The Burning Stone (Crown of Stars #3) - Page 86/360

“Will we ride out with him in the morning?”

“Do we have another choice?” But for that question, she had no answer.

2

“YOU’VE made a fool of yourself, Hugh.”

Margrave Judith did not mince words when she was angry, and she was very angry now. Ivar huddled in a comer of the spacious chamber reserved for her use, clinging to an equally frightened Baldwin. She had already hit Baldwin once for not getting out of her way quickly enough; his cheek was still pink from the slap. She was so angry that Ivar could not even get any pleasure out of her castigation of Hugh, which she conducted in front of her entire household.

Not that any of them appeared to be enjoying it either. Her servants and courtiers admired and loved Hugh, who treated high and low alike with graciousness and perfect amiability.

Now he stood with hands clasped behind him, a bruise purpling on one cheek, and his gaze fixed not on his mother but on a gaudy spray of white-and-pink flowers outside that shielded the open window from the glare of the late afternoon sun.

“Your conduct has embarrassed me,” she continued mercilessly, “and, God help me, may have lost you your influence with Princess Sapientia. Fool! And more fool I for thinking I could raise a son who would not fall prey to his male weakness! What hope does a man have if he betrays a consuming lust for a woman of unknown birth who brings no advantage to his kin and kind? By the amount you desire her, you give her that much power over you.”

“But she has power,” he said in a low voice, still flushed. “More power than anyone here knows or suspects. Except Wolfhere.”

“Power! A handsome face is not power. Even grant you that her father was a magus, as they’re all saying now, even grant that magus’ blood has lent her power, then what use is it to you since you have become her prisoner by reason of this unseemly obsession?”

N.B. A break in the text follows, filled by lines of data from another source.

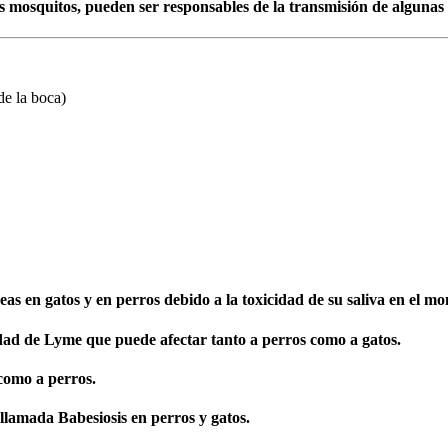
 mosquitos, pueden ser responsables de la transmisión de algunas e
de la boca)
s en gatos y en perros debido a la toxicidad de su saliva en el mom
edad de Lyme que puede afectar tanto a perros como a gatos.
 como a perros.
lamada Babesiosis en perros y gatos.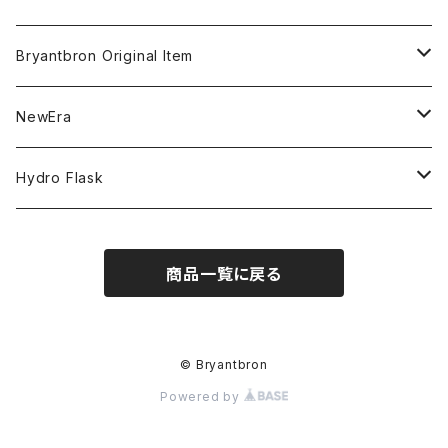
MLB
CLEAN UP
Bryantbron Original Item
NBA
MVP
T-Shirt
NewEra
COLLABORATION
CAPTAIN
Shorts
59FIFTY
Hydro Flask
CASUAL
BUCKET HAT
Tops
9FORTY
DRINKWARE
商品一覧に戻る
KIDS
Hats
9THIRTY
HYDRATION
APPAREL
Accessories
9TWENTY
TRAIL SERIES
© Bryantbron
Powered by
Head wear
Pants
9FIFTY
BEER & SPIRITS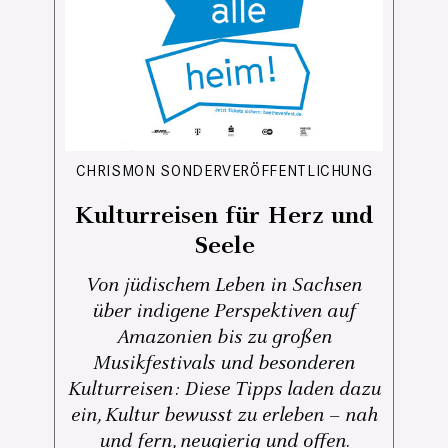
CHRISMON SONDERVERÖFFENTLICHUNG
Kulturreisen für Herz und
Seele
Von jüdischem Leben in Sachsen
über indigene Perspektiven auf
Amazonien bis zu großen
Musikfestivals und besonderen
Kulturreisen: Diese Tipps laden dazu
ein, Kultur bewusst zu erleben – nah
und fern, neugierig und offen.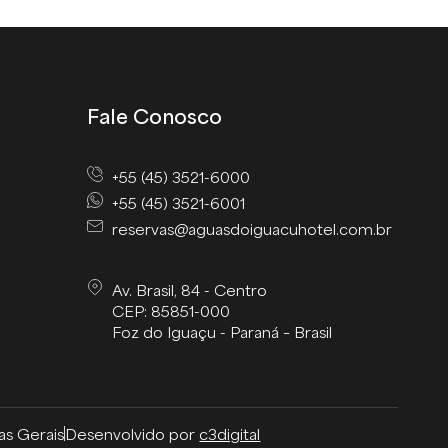
Fale Conosco
+55 (45) 3521-6000
+55 (45) 3521-6001
reservas@aguasdoiguacuhotel.com.br
Av. Brasil, 84 - Centro
CEP: 85851-000
Foz do Iguaçu - Paraná – Brasil
cas Gerais
Desenvolvido por
c3digital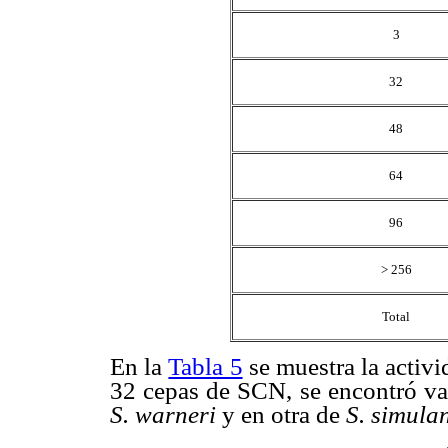
3
32
48
64
96
> 256
Total
En la
Tabla 5
se muestra la activi
32 cepas de SCN, se encontró v
S. warneri
y en otra de
S. simula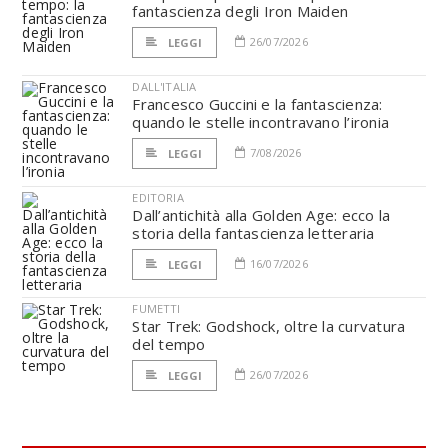
fantascienza degli Iron Maiden
26/07/2026
LEGGI
DALL'ITALIA
Francesco Guccini e la fantascienza:
quando le stelle incontravano l’ironia
7/08/2026
LEGGI
EDITORIA
Dall’antichità alla Golden Age: ecco la
storia della fantascienza letteraria
16/07/2026
LEGGI
FUMETTI
Star Trek: Godshock, oltre la curvatura
del tempo
26/07/2026
LEGGI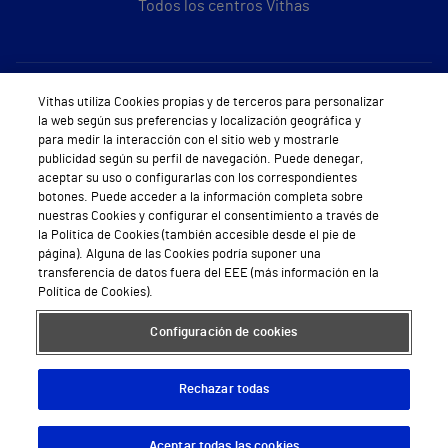
Todos los centros Vithas
Sobre Vithas
Vithas utiliza Cookies propias y de terceros para personalizar
la web según sus preferencias y localización geográfica y
Quiénes somos
para medir la interacción con el sitio web y mostrarle
publicidad según su perfil de navegación. Puede denegar,
Trabajar en Vithas
aceptar su uso o configurarlas con los correspondientes
botones. Puede acceder a la información completa sobre
Teléfono Cita Médica
nuestras Cookies y configurar el consentimiento a través de
la Política de Cookies (también accesible desde el pie de
Teléfono Atención al Cliente
página). Alguna de las Cookies podría suponer una
transferencia de datos fuera del EEE (más información en la
Política de seguridad y salud en el trabajo
Política de Cookies).
Conoce a Supervita
Configuración de cookies
Rechazar todas
Aviso Legal
Política de cookies
Política de privacidad
Mapa web
Protección de datos
Aceptar todas las cookies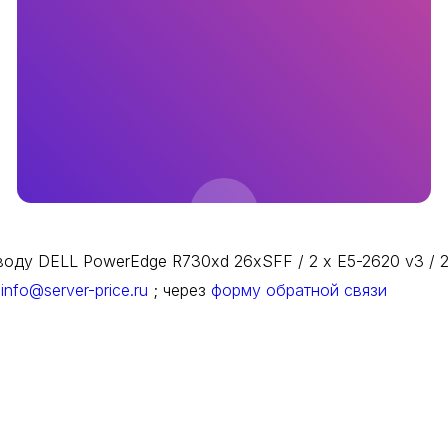
оду DELL PowerEdge R730xd 26xSFF / 2 x E5-2620 v3 / 2 
е
info@server-price.ru
; через
форму обратной связи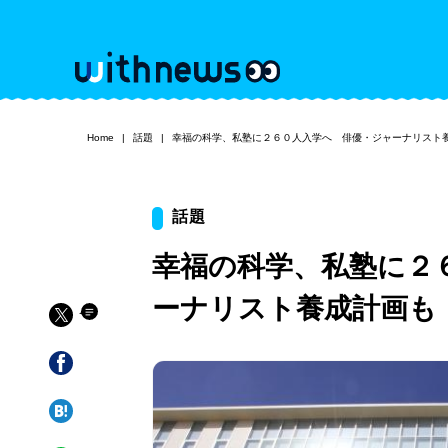
Home
話題
幸福の科学、私塾に２６０人入学へ 俳優・ジャーナリスト
話題
幸福の科学、私塾に２
ーナリスト養成計画も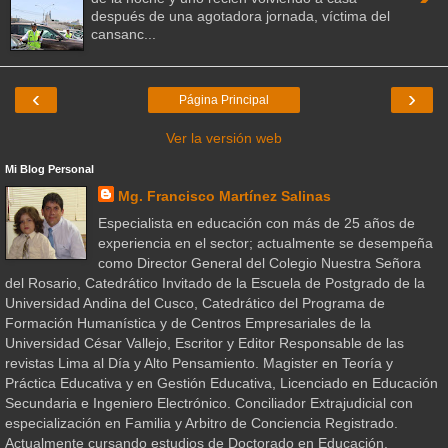
después de una agotadora jornada, víctima del
cansanc...
‹
›
Página Principal
Ver la versión web
Mi Blog Personal
Mg. Francisco Martínez Salinas
Especialista en educación con más de 25 años de
experiencia en el sector; actualmente se desempeña
como Director General del Colegio Nuestra Señora
del Rosario, Catedrático Invitado de la Escuela de Postgrado de la
Universidad Andina del Cusco, Catedrático del Programa de
Formación Humanística y de Centros Empresariales de la
Universidad César Vallejo, Escritor y Editor Responsable de las
revistas Lima al Día y Alto Pensamiento. Magister en Teoría y
Práctica Educativa y en Gestión Educativa, Licenciado en Educación
Secundaria e Ingeniero Electrónico. Conciliador Extrajudicial con
especialización en Familia y Arbitro de Conciencia Registrado.
Actualmente cursando estudios de Doctorado en Educación.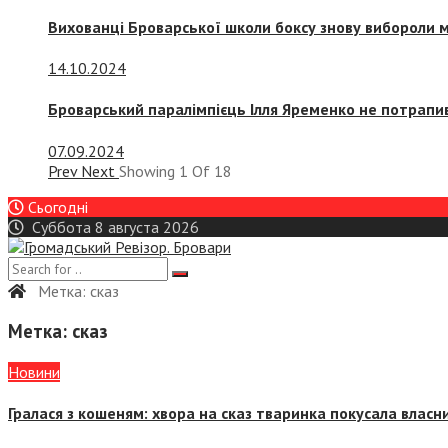
Вихованці Броварської школи боксу знову вибороли 
14.10.2024
Броварський паралімпієць Ілля Яременко не потрапив
07.09.2024
Prev
Next
Showing
1
Of
18
Сьогодні
Суббота 8 августа 2026
Метка:
сказ
Метка:
сказ
Новини
Гралася з кошеням: хвора на сказ тваринка покусала влас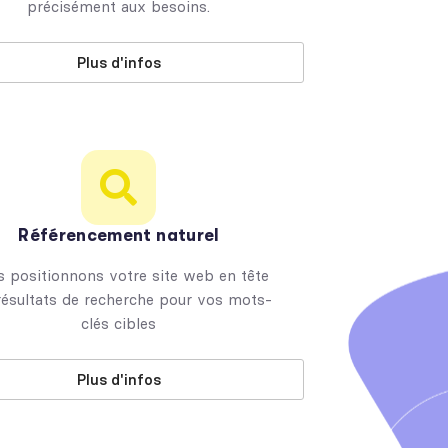
précisément aux besoins.
Plus d'infos
Référencement naturel
 positionnons votre site web en tête
résultats de recherche pour vos mots-
clés cibles
Plus d'infos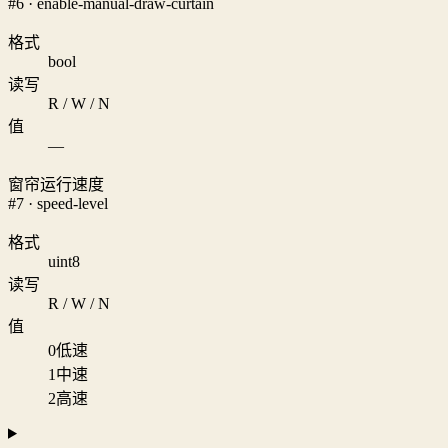
#6 · enable-manual-draw-curtain
格式
bool
读写
R / W / N
值
—
窗帘运行速度
#7 · speed-level
格式
uint8
读写
R / W / N
值
0
低速
1
中速
2
高速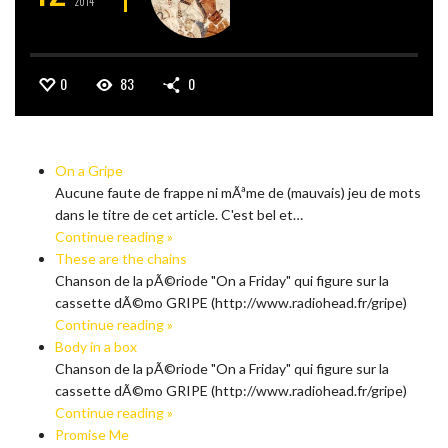
2014
0
83
0
On a Gripe
Aucune faute de frappe ni mÃªme de (mauvais) jeu de mots
dans le titre de cet article. C'est bel et…
Continue reading »
These are the chains
Chanson de la pÃ©riode "On a Friday" qui figure sur la
cassette dÃ©mo GRIPE (http://www.radiohead.fr/gripe)
Continue reading »
Body in a box
Chanson de la pÃ©riode "On a Friday" qui figure sur la
cassette dÃ©mo GRIPE (http://www.radiohead.fr/gripe)
Continue reading »
Promise Me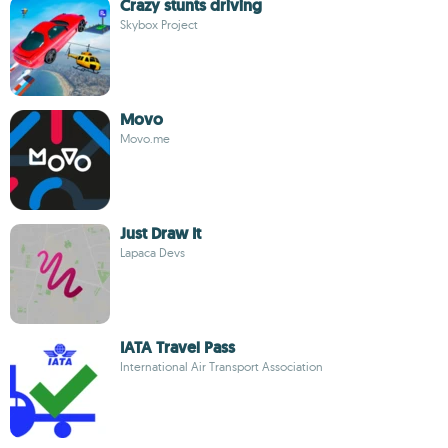
Crazy stunts driving
Skybox Project
Movo
Movo.me
Just Draw It
Lapaca Devs
IATA Travel Pass
International Air Transport Association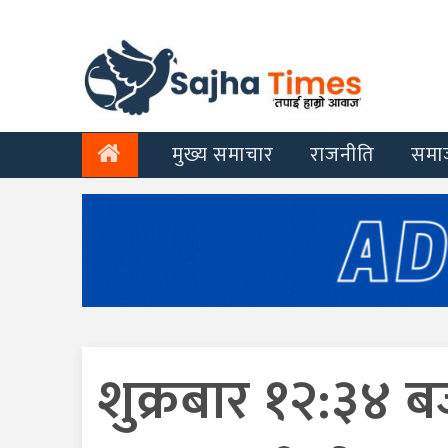
मुख्य समाचार
राजनीति
समा
शुक्रबार १२:३४ ब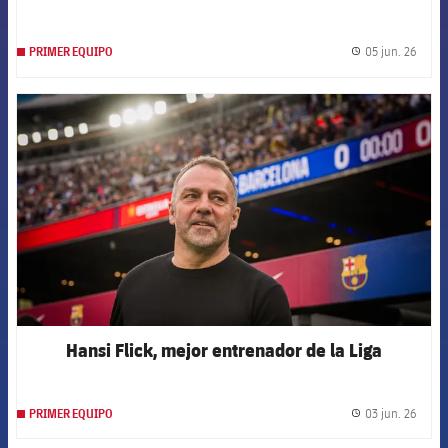
05 jun. 26
PRIMER EQUIPO
label.
FCB Barcelona badge
Hansi Flick, mejor entrenador de la Liga
03 jun. 26
PRIMER EQUIPO
label.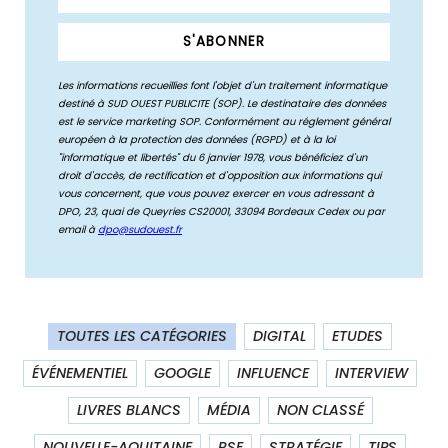
TOUTES LES CATÉGORIES
DIGITAL
ETUDES
ÉVÉNEMENTIEL
GOOGLE
INFLUENCE
INTERVIEW
LIVRES BLANCS
MÉDIA
NON CLASSÉ
NOUVELLE-AQUITAINE
RSE
STRATÉGIE
TIPS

“She is mine,” he said with such zeal that cold ran down Ivar’s spine like the fingers of the Enemy, probing toward the heart for weakness.

“She is Prince Sanglant’s, as is apparent to anyone with eyes not blinded by lust.”

“Never his!” He reached out suddenly, broke off a spray of glorious flowers, and began shredding them into bits. Petals spun down around him.

“Has she bewitched you? Bound some kind of spell onto you? They’re saying that her father was a fallen monastic who dabbled in the black arts as well as in some Jinna whore’s belly, and who paid for his sins by being eaten alive by the minions of the Enemy. It would make sense that she had learned a few tricks from him before he died.”

“Yes,” he said hoarsely, “she has bewitched me.” He clenched both hands. Astonishingly, he began to weep with thwarted fury—just utterly lost control of himself.

Liath had done this to him.

Ivar could not help but exult at Hugh’s humiliation and rage. The Holy Mother had visited this punishment upon him for his arrogance. But when he thought of Liath, a stuttering sickness gripped his heart.

She had not even noticed him! Not two days ago when she first arrived at the king’s progress, not yesterday when the king had passed judgment by letting her remain his servant, and not today, when she had returned in defiance of the king’s command. By what right did she ignore him, who had done everything he could to help her? Did the love they had pledged each other mean nothing to her? What on God’s earth did Prince Sanglant have that he didn’t—?

“Hush,” said Baldwin, caressing his arm to distract him, though he hadn’t realized that he was grunting and muttering out loud. “Don’t draw attention to us, or she’ll hit me again.”

“How can she love him?” Ivar choked out.

“Of course a mother loves her son.”

“I didn’t mean—”

Margrave Judith stood up, and both boys instinctively flinched back, but she did not even glance their way. She picked up a fine silver basin filled with water and dashed it full in Hugh’s face.

“Control yourself!” She replaced the basin with perfect composure and sat back down. “I see I am almost too late.”

The shock of it brought him back. Trembling, he wiped his face dry with a sleeve.

“Kneel before me.” Slowly, he did so. “Am I not first in your heart?” she asked grimly.

“You are my mother,” he replied in a dull voice.

“I nurtured you within my body, bore you with great effort, and raised you with care. Is this how you repay my efforts?” He began to speak, but she cut him off. “Now you will listen to me. Three years ago I had to agree to have you sent to the North Mark after the incident in Zeitsenburg. You swore to me then there would be no more such incidents, yet I now find you entangled with a girl born of a magus’ breeding. Have you gone against my wishes in this matter? Have you, Hugh?”